On 27/03/20 at 09:23 -0400, Scott Kitterman wrote:
> On Friday, March 27, 2020 8:40:11 AM EDT Lucas Nussbaum wrote:
> > On 27/03/20 at 12:23 +0100, Martin Pitt wrote:
> > > At least during my many years of Ubuntu archive administration I've
> > > actually seen quite a lot of packages which contained non-distributable
> > > files, had hilariously broken maintainer scripts (which could then also
> > > damage *other* software on your system), and the like. For these an
> > > initial NEW review was quite important.
> > > 
> > > That proposal is assuming that the "package gets reviewed, a bug is filed"
> > > step actually happens timely, but that is precisely the problem -- with
> > > such a workflow we would essentially stop having NEW review and just hope
> > > that someone catches bad packages before they get released. So IMHO this
> > > is not a solution, and only causes buggy packages to creep into unstable.
> > 
> > So in my original mail, I proposed that new packages would get
> > immediately accepted into unstable, but would still require a review
> > before migrating to testing. I believe that it's an interesting compromise,
> > because:
> > - while in unstable, they would get tested by our regular QA tools, that
> >   are likely to find some of the issues ftpmasters would have found
> > - it makes it possible for the maintainer to get early feedback from
> >   users, and to continue working on packaging reverse dependencies.

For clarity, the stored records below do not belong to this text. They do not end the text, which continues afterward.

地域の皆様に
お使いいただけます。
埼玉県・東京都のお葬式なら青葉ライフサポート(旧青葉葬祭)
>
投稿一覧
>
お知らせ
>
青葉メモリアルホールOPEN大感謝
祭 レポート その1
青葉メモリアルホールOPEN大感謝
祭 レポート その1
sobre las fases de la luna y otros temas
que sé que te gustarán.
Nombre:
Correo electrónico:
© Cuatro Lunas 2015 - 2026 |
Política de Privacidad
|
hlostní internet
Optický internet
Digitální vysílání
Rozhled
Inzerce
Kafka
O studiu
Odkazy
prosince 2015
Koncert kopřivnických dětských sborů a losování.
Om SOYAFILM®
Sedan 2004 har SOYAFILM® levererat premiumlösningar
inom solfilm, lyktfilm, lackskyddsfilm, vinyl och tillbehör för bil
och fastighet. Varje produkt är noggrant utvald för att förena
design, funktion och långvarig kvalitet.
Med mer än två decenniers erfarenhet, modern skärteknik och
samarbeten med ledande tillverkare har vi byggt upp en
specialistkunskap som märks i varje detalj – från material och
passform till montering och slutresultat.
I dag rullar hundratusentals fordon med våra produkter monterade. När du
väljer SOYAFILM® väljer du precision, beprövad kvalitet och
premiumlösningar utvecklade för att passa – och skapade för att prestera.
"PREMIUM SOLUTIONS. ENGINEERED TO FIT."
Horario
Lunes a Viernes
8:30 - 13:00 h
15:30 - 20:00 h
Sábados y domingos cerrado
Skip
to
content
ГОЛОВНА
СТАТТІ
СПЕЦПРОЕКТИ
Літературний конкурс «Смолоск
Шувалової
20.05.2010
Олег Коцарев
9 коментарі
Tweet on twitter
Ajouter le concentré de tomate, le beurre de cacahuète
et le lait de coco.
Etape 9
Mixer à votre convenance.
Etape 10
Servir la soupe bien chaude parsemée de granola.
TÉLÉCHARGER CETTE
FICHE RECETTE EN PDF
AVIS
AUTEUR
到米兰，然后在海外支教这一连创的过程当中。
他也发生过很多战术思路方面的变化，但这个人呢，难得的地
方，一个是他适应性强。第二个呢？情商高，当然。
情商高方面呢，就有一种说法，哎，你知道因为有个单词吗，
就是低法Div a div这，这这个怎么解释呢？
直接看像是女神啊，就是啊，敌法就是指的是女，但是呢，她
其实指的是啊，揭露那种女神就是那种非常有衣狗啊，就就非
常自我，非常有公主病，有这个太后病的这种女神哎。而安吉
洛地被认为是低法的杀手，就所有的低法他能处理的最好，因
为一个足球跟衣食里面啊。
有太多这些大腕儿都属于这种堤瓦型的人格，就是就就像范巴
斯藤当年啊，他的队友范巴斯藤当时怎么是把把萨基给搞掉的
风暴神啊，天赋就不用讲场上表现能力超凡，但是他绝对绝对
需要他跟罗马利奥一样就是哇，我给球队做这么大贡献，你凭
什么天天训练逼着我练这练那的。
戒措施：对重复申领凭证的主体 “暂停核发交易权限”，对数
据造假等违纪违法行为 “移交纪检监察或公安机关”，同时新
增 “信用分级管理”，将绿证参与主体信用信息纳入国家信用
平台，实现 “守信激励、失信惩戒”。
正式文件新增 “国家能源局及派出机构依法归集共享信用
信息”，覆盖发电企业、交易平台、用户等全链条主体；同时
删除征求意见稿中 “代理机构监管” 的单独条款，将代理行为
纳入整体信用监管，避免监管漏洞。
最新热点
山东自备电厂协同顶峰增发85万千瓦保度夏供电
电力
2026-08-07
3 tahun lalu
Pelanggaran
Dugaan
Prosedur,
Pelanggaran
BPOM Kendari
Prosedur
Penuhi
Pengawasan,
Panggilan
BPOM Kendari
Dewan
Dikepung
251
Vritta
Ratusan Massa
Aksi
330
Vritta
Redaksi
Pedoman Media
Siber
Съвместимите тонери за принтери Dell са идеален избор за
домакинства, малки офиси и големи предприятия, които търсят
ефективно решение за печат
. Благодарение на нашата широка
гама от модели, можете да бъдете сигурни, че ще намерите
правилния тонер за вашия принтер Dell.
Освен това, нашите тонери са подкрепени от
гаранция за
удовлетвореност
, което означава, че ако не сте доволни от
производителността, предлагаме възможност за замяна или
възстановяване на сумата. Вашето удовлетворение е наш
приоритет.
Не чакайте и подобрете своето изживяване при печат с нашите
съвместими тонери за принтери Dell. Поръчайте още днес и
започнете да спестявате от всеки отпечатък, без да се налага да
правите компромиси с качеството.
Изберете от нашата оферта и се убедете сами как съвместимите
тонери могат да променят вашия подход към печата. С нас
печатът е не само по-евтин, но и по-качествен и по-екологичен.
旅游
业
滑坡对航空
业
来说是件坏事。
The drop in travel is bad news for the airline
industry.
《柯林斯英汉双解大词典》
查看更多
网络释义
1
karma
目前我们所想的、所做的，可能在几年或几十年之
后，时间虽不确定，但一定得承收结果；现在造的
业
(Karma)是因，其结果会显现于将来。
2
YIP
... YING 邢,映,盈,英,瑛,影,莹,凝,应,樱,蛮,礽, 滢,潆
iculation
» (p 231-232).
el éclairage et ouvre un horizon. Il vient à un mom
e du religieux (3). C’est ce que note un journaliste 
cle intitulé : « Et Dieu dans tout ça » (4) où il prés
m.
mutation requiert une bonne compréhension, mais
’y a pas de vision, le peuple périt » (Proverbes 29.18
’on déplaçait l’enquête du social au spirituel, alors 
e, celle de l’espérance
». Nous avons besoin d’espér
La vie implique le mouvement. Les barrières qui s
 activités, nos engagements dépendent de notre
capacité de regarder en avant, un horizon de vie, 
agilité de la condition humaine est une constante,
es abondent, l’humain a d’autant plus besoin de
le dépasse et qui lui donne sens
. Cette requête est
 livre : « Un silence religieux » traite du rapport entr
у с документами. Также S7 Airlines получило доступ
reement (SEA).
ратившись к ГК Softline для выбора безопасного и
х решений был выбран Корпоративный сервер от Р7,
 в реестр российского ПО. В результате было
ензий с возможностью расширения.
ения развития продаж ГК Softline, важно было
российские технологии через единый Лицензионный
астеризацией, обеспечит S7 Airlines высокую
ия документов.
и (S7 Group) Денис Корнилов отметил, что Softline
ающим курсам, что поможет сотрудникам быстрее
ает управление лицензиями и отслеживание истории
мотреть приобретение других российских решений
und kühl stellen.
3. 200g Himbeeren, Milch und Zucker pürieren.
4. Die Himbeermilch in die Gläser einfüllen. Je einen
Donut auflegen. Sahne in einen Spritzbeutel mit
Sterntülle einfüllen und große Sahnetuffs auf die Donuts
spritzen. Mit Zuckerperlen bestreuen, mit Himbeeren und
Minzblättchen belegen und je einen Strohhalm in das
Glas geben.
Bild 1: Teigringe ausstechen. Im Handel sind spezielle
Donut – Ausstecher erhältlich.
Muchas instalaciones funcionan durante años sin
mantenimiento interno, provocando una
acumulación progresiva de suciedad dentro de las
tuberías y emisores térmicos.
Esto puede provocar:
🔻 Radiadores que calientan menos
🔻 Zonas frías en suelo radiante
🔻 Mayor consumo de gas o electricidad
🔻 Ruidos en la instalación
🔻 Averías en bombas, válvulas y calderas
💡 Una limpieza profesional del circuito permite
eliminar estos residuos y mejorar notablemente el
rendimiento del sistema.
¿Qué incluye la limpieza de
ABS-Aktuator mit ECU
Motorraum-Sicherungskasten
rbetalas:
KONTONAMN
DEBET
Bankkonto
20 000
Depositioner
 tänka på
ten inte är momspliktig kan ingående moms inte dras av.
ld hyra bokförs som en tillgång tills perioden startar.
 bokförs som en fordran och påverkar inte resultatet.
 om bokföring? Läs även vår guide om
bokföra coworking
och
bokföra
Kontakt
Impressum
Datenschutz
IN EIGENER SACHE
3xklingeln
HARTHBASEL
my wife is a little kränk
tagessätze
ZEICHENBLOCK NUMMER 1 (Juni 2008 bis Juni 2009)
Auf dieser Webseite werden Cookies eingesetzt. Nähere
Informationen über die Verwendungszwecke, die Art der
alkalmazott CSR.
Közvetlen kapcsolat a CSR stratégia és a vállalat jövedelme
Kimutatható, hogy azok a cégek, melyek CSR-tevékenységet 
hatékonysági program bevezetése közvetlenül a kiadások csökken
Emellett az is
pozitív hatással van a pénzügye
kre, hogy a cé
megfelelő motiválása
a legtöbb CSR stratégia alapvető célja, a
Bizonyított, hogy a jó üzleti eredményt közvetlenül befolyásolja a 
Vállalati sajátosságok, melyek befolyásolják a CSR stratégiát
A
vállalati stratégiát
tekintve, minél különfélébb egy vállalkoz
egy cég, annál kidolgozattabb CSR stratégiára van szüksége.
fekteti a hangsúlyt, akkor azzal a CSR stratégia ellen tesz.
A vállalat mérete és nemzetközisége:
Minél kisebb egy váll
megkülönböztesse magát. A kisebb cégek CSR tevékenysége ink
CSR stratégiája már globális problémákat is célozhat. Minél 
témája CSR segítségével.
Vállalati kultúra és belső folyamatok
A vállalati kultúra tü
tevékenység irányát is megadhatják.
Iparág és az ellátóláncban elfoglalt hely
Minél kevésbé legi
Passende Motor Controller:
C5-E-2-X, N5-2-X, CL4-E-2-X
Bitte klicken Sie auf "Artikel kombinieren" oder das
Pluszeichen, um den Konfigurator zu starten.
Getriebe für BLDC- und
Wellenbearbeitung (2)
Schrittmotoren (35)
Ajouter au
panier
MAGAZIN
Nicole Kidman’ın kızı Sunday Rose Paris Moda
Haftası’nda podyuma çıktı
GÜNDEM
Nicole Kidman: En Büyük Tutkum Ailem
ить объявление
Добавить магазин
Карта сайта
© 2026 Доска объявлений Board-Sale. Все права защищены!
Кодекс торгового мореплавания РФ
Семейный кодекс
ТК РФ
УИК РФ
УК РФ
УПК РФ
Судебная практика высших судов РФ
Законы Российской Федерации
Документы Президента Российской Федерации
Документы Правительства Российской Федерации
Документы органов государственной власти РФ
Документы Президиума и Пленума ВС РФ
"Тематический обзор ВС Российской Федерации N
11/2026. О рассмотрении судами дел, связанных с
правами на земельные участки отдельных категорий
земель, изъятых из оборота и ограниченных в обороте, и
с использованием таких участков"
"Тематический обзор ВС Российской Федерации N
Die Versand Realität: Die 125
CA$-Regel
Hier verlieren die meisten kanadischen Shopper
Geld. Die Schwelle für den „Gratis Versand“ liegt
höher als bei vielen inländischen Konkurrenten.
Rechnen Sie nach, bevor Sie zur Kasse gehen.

> > - it's unstable, so even if it's severely broken, it's probably not a
> >   big deal. We have lots of packages in unstable that have been severely
> >   broken for years anyway.
> > - it protects 'testing' (and our stable releases) from unreviewed
> >   packages.
> > 
> > Of course this only works if Debian doesn't get sued for copyright
> > infringement too often. I wonder if that would be a problem (it's
> > probably less likely to be a problem for packages in 'main' than for
> > packages in 'non-free').
> > 
> > Lucas
> 
> What's "too often"?

I don't know. Has it happened in the past? How frequently does ftpmaster
run into things that would/could trigger a lawsuit?